Both Templates and APBs can be made available in the respective Service Broker (Template Service Broker and OpenShift Ansible Broker).

Service Catalog, Service Broker
Service catalog is an optional component of Kubernetes that needs to be installed separately. After installation it needs to be wired together with existing service brokers by means of creating ClusterServiceBroker instances. Operator can then query the service catalog and provision / unprovision offered services. The service catalog of Kubernetes is more targeted at managed services offered by cloud providers, less at means to provision services within the cluster. for more Kubernetes online course

Exposing services
Everything that makes a group of pods with equal functionality accessible through a well-defined gateway is called a service. In Kubernetes there is a confusing diversity of options concerning services: ClusterIp, NodePort, LoadBalancer, ExternalName, Ingress. Everything except ClusterIP are means to make a service accessible by the outside (i.e. cluster external) world. NodePort is not recommended for anything but ad-hoc access during development and troubleshooting. Ingress is a reverse proxy for HTTP(S) forwarding traffic to a certain service based on host name (virtual hosts) and / or path patterns. It also handles TLS termination and load balancing.
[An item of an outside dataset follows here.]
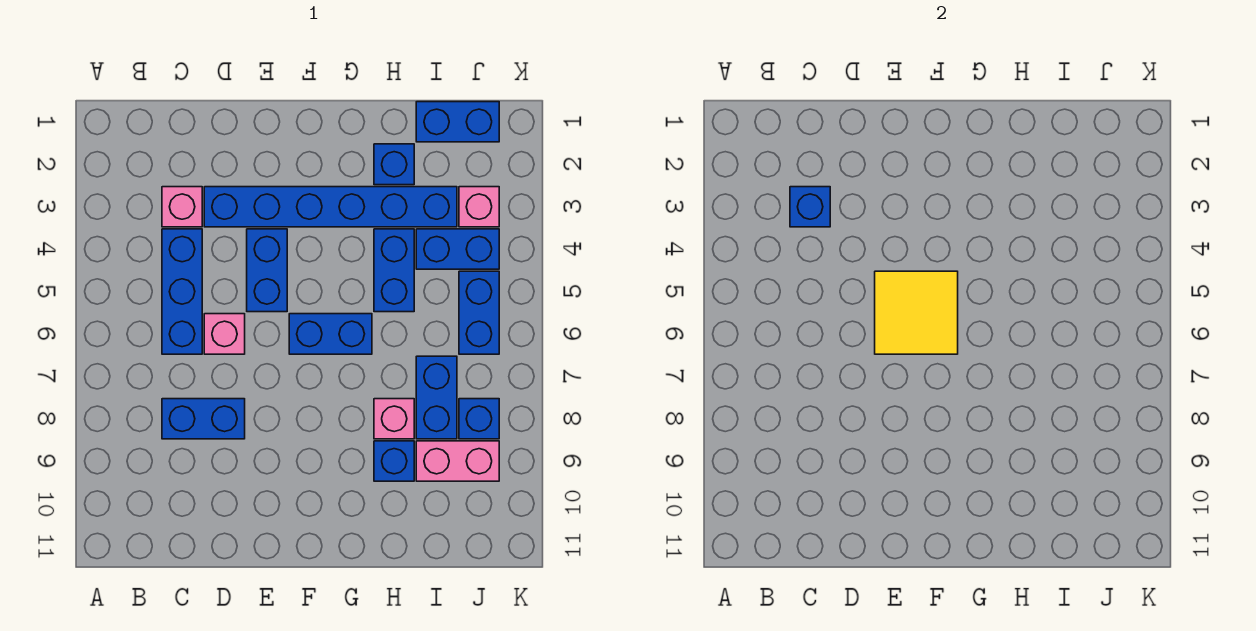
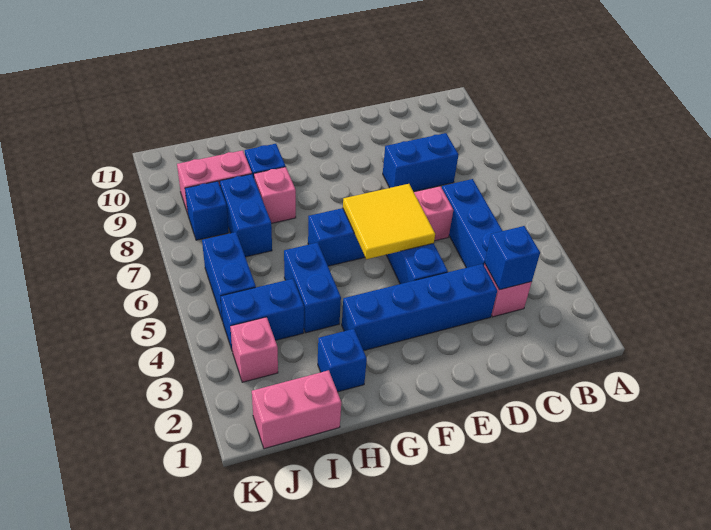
blue brick D3:I3 level 1 -> blue brick D3:G3 level 1
blue brick I1:J1 level 1 -> pink brick I1:J1 level 1

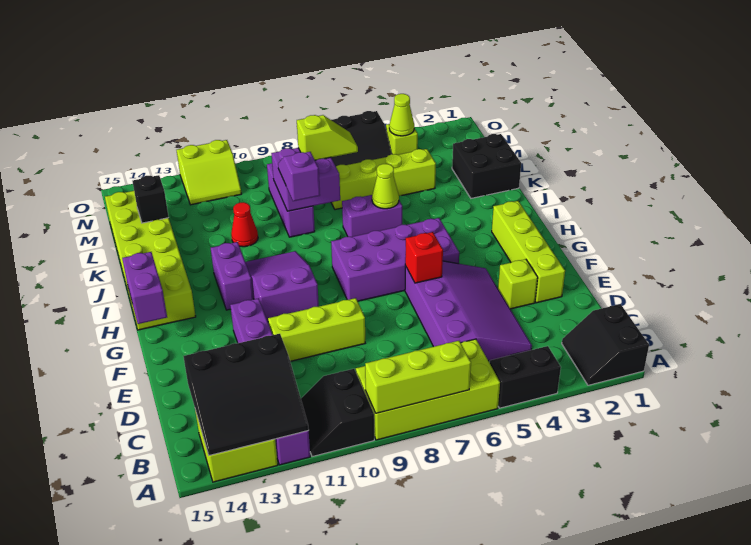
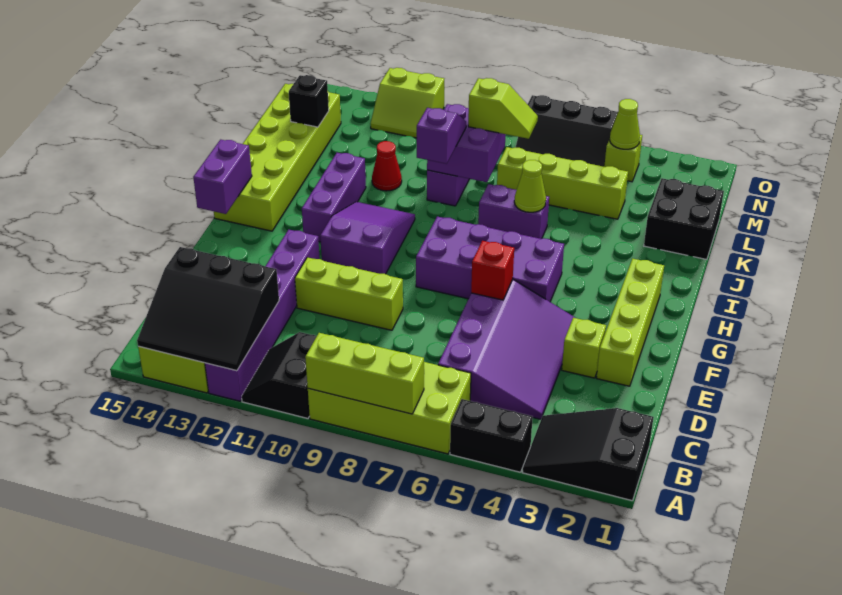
black slope A1:B2 level 1 top 1 -> black slope A1:B3 level 1 top 1
purple brick H12:I12 level 1 -> purple brick H12:J12 level 1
LoadBalancer, ExternalName and Ingress are not available in Kubernetes out-of-the-box but have to be provided by third-party solutions. Typically the cloud provider that runs the underlying infrastructure of the Kubernetes cluster also offers the components required for these options. So when you run your own cluster on bare metal or with virtual machines you again have to tackle the task to install the required components by hand.

Basic authentication: Authentication headers in requests are verified against a clear-text(!) password file. This file also delivers group names.

OpenID tokens: This option requires a stand-alone identity provider that delivers ID tokens. Additionally it requires an OIDC plugin for kubectl. There is no ‘behind the scene’ communication between the Kubernetes API server and the identity provider. Instead the ID token is simply verified against the certificate of the identity provider.

Webhook tokens:
Tokens are provided and verified by an authentication service that implements a simple REST-like API.

Authentication proxy: Sits between client and Kubernetes API server. Adds information about authenticated user, groups and extra data as configurable request headers (e.g. X-Remote-User, X-Remote-Group) Transmission of credentials from client to proxy and actual authentication is totally up to the proxy.